* **WHAT TO PRODUCE**: Edit the records below so that "おすすめ作品" becomes "人気作品" and every other line stays unchanged.

***** EXTRACTED RECORDS *****

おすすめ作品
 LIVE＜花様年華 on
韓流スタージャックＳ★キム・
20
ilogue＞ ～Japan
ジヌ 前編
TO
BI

*****

* **ANSWER TO THE PROBLEM**:
人気作品
 LIVE＜花様年華 on
韓流スタージャックＳ★キム・
20
ilogue＞ ～Japan
ジヌ 前編
TO
BI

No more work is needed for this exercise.